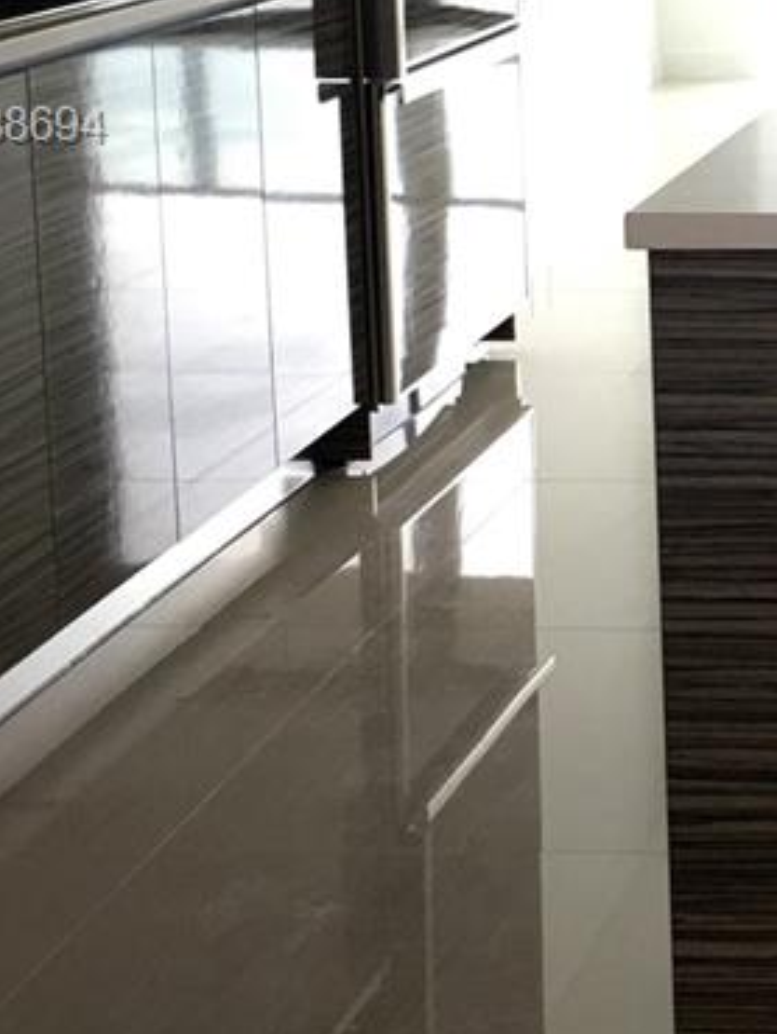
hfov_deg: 14.8
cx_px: 1121
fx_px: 2810
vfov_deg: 20.5
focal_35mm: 94
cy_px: 131
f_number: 2.2
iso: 25
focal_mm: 4.15
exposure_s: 1/30
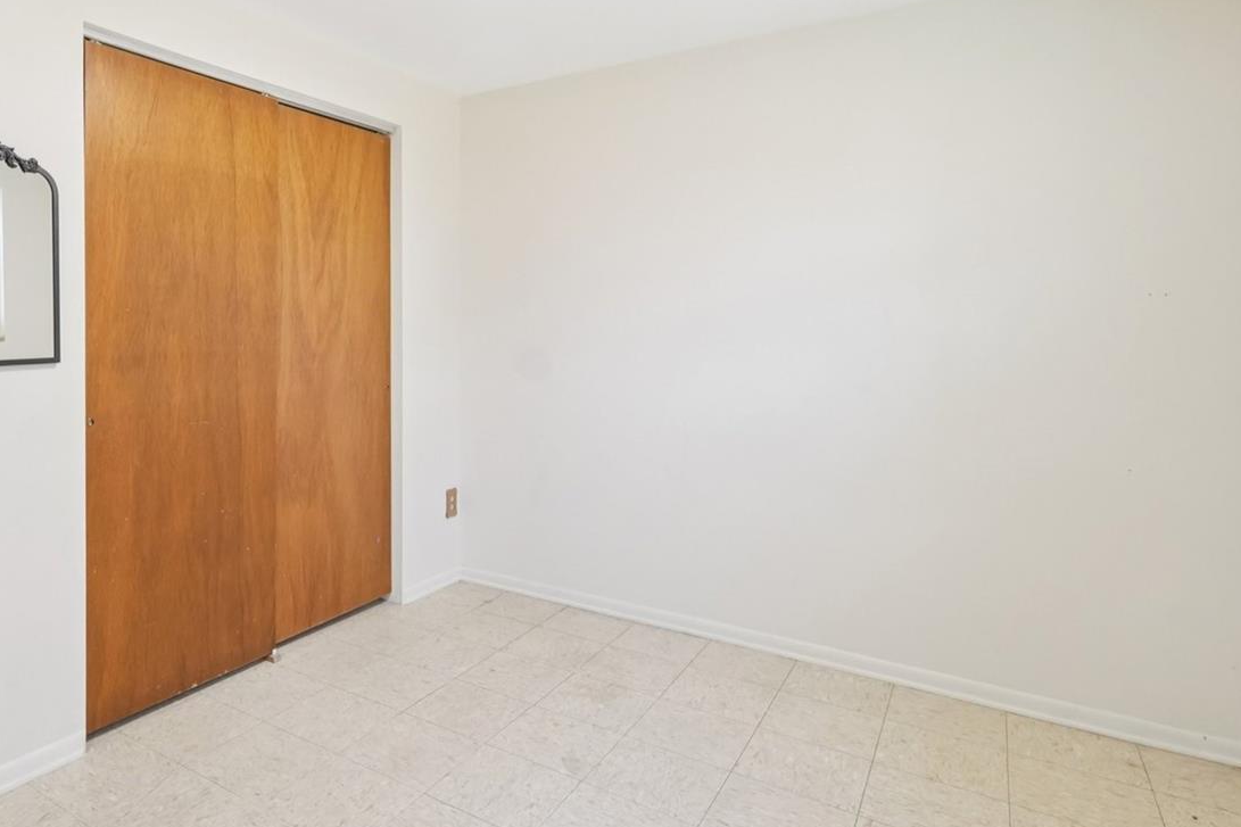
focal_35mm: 22
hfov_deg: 75.7
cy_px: 322
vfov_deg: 56.7
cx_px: 398
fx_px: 758
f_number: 8
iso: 800
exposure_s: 1/6
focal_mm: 10
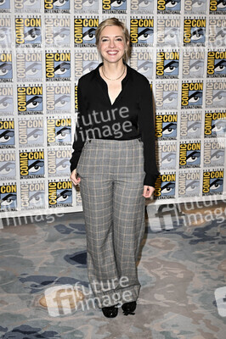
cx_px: 113
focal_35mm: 47
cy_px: 170
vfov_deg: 41.9
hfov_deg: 28.6
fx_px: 443
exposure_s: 1/250
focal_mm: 47
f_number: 5
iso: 2500
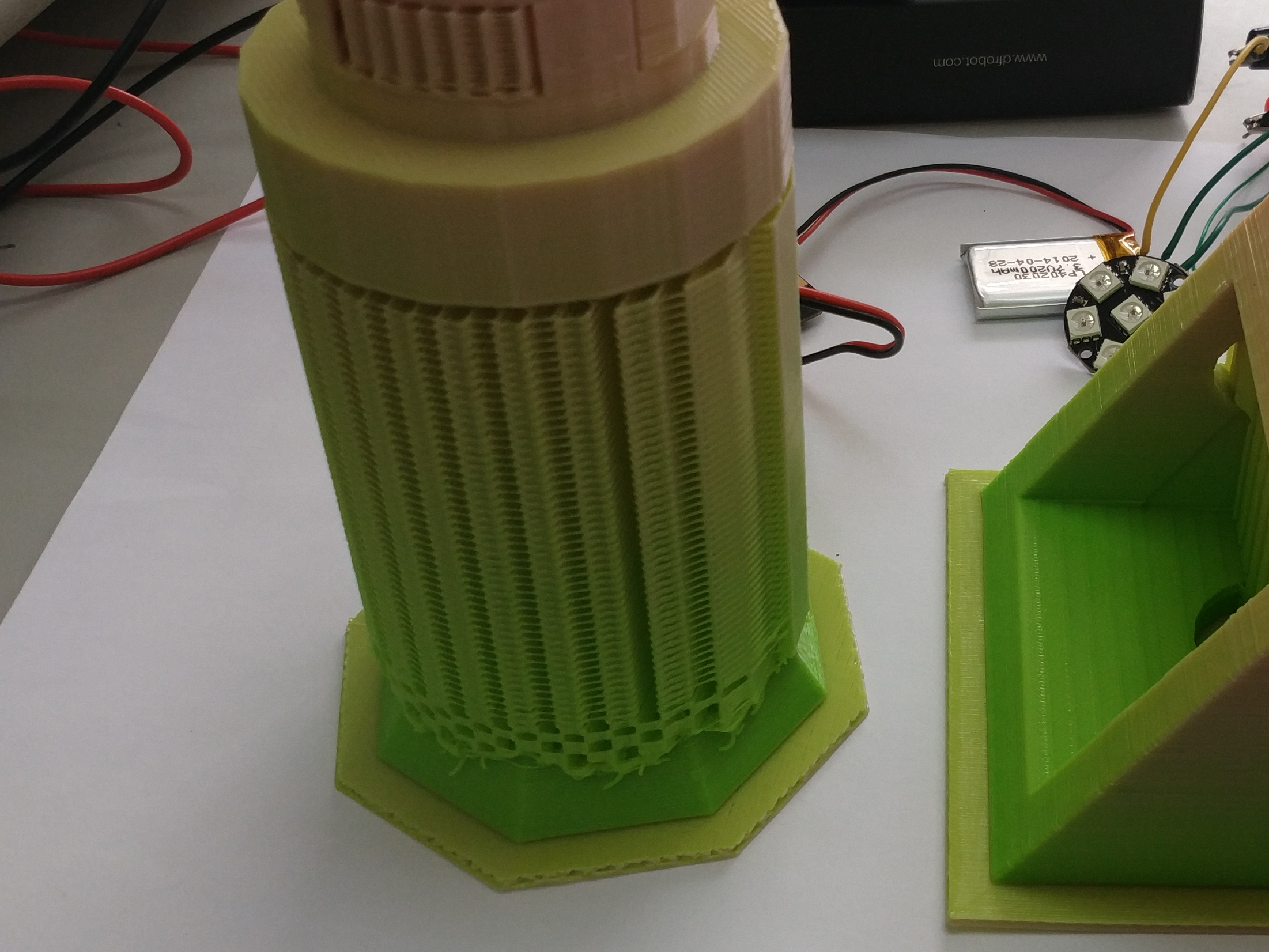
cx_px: 972
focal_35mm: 51
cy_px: 422
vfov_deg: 28.5
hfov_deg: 36.5
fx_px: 1870
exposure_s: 1/33
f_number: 2.2
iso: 125
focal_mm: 4.73
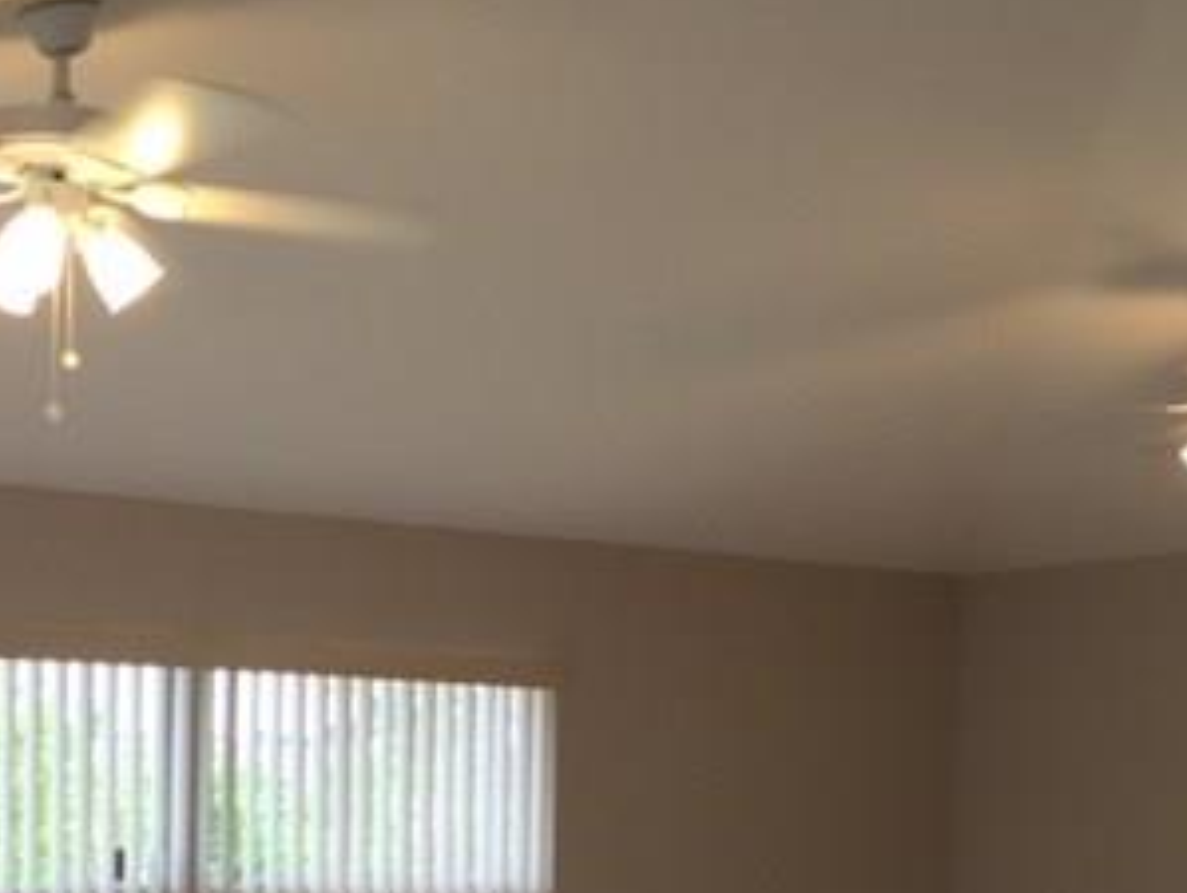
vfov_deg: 22.9
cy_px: 857
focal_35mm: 62
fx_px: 2129
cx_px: 310
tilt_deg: +0.5
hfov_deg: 30.7
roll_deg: -2.5
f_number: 2.2
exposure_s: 1/60
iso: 32
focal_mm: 4.15
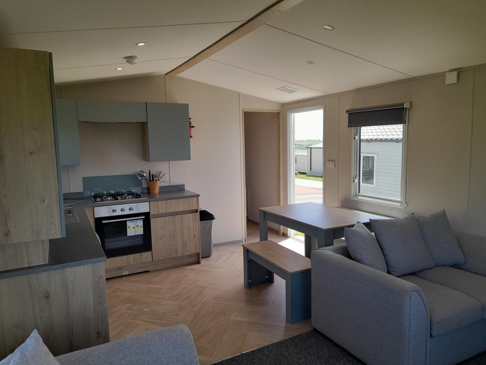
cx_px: 243
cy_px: 182
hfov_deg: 69.4
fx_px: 351
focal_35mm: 25
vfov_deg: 54.9
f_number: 2
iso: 20
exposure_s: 1/100
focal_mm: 4.6
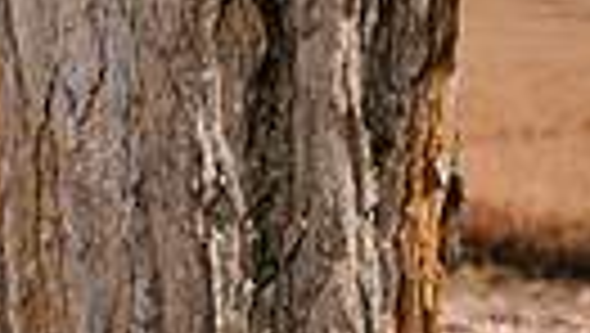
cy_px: 161
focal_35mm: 139
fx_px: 2177
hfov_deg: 14.0
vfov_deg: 8.8
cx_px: -423
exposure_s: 1/200
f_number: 5
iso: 64
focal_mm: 30
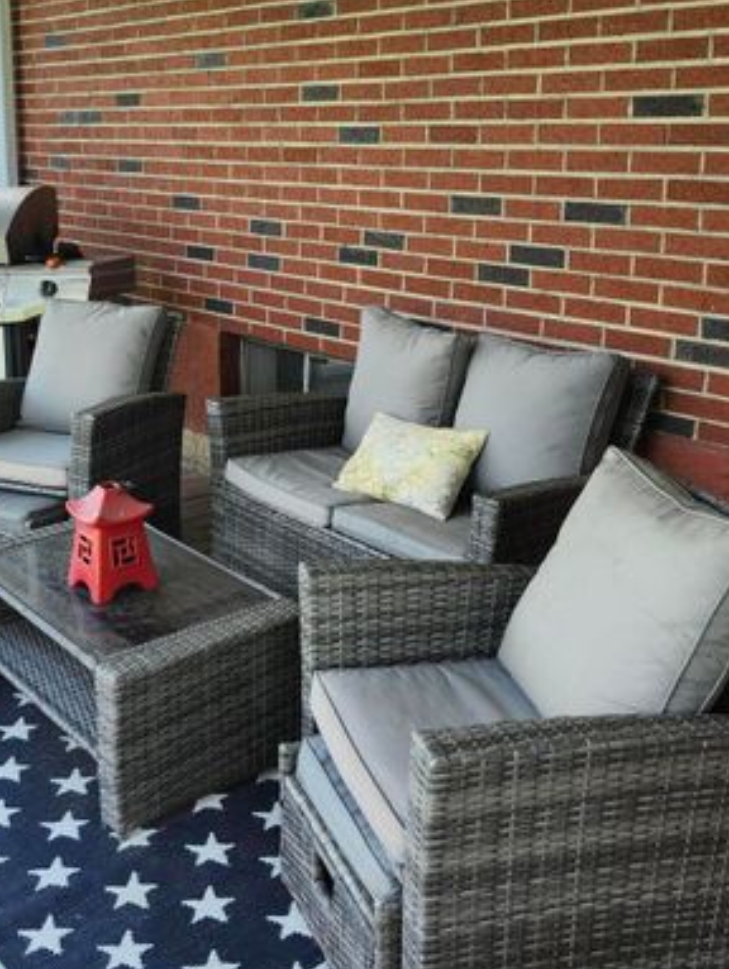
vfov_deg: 46.2
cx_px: 233
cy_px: 348
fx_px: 1121
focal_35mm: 40
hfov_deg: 35.6
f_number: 1.8
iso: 25
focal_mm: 5.54
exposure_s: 1/258
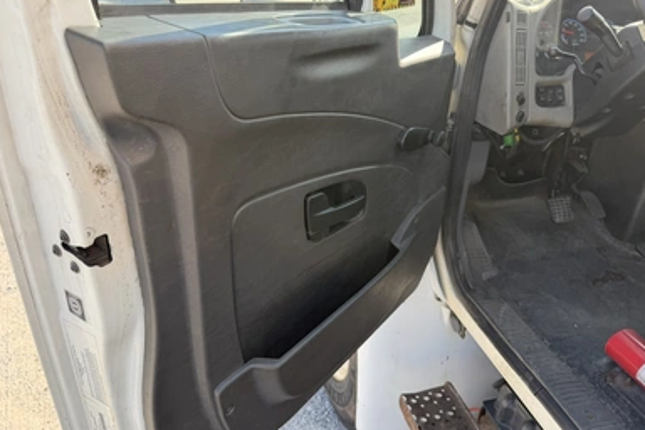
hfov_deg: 69.4
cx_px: 319
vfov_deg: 49.5
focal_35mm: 26
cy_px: 203
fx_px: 466
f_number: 1.78
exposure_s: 1/765
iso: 100
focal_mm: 6.76
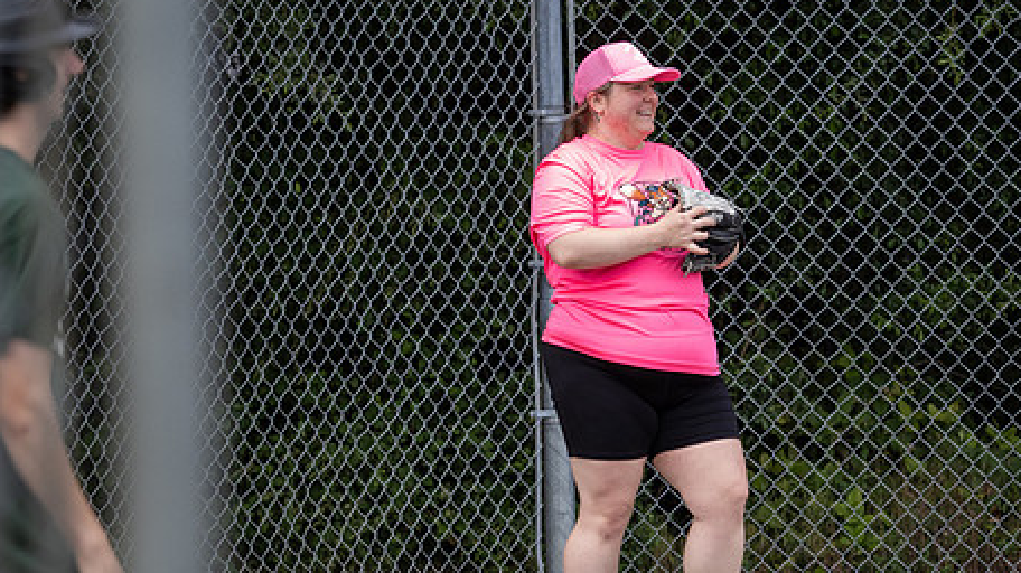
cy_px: 346
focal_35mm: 416
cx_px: 607
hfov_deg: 5.2
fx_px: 11257
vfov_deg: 2.9
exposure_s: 1/1600
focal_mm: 150
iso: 640
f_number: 2.8
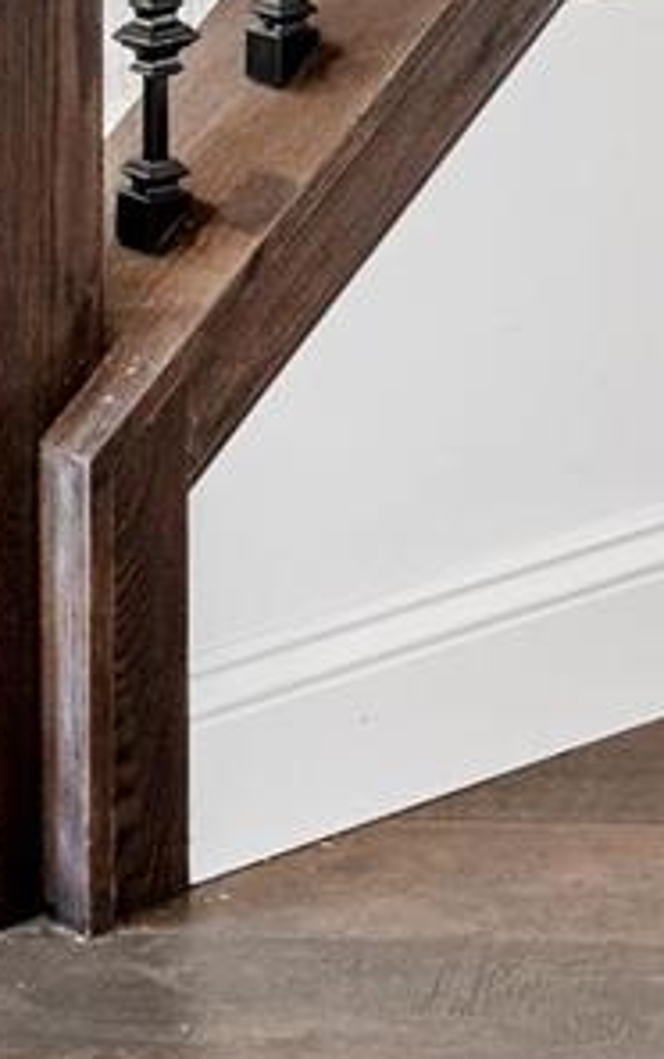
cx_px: 264
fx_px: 4279
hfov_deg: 8.9
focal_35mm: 148
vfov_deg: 12.5
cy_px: -1038
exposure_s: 1/60
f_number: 6.3
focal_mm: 18
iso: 400
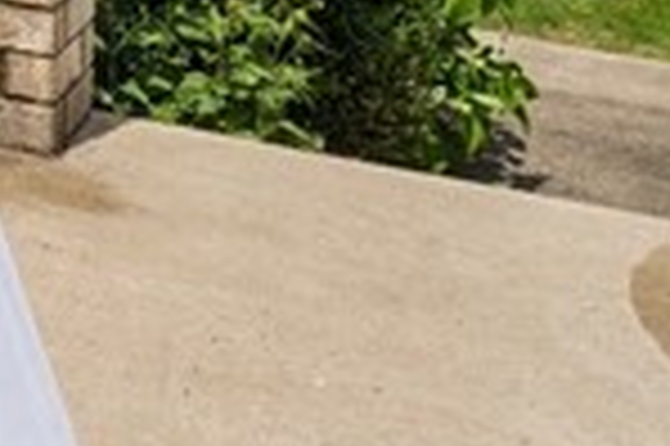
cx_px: -872
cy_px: -543
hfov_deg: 14.4
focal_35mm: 102
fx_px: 1896
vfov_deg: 11.6
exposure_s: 1/500
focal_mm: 14
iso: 200
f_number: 8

**Instruction**
Final stretch of the data: repeat exactly each line from the one containing "focal_35mm: 25" through the last, and omit all pictures.

**Written solution**
focal_35mm: 25
vfov_deg: 54.9
f_number: 2
iso: 20
exposure_s: 1/100
focal_mm: 4.6
cy_px: 161
focal_35mm: 139
fx_px: 2177
hfov_deg: 14.0
vfov_deg: 8.8
cx_px: -423
exposure_s: 1/200
f_number: 5
iso: 64
focal_mm: 30
vfov_deg: 46.2
cx_px: 233
cy_px: 348
fx_px: 1121
focal_35mm: 40
hfov_deg: 35.6
f_number: 1.8
iso: 25
focal_mm: 5.54
exposure_s: 1/258
hfov_deg: 69.4
cx_px: 319
vfov_deg: 49.5
focal_35mm: 26
cy_px: 203
fx_px: 466
f_number: 1.78
exposure_s: 1/765
iso: 100
focal_mm: 6.76
cy_px: 346
focal_35mm: 416
cx_px: 607
hfov_deg: 5.2
fx_px: 11257
vfov_deg: 2.9
exposure_s: 1/1600
focal_mm: 150
iso: 640
f_number: 2.8
cx_px: 264
fx_px: 4279
hfov_deg: 8.9
focal_35mm: 148
vfov_deg: 12.5
cy_px: -1038
exposure_s: 1/60
f_number: 6.3
focal_mm: 18
iso: 400
cx_px: -872
cy_px: -543
hfov_deg: 14.4
focal_35mm: 102
fx_px: 1896
vfov_deg: 11.6
exposure_s: 1/500
focal_mm: 14
iso: 200
f_number: 8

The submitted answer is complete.